Assignment: Filter the records, keeping every line that has the string "кукурудзи".

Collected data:
* * * * * * *
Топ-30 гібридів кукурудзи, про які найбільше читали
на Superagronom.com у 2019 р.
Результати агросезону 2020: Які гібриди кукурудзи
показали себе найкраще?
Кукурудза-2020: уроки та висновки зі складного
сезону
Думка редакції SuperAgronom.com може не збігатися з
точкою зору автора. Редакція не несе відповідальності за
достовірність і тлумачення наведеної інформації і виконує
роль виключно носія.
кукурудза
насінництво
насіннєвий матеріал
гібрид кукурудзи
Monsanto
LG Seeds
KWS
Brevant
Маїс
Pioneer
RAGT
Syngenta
* * * * * * *
Answer:
Топ-30 гібридів кукурудзи, про які найбільше читали
Результати агросезону 2020: Які гібриди кукурудзи
гібрид кукурудзи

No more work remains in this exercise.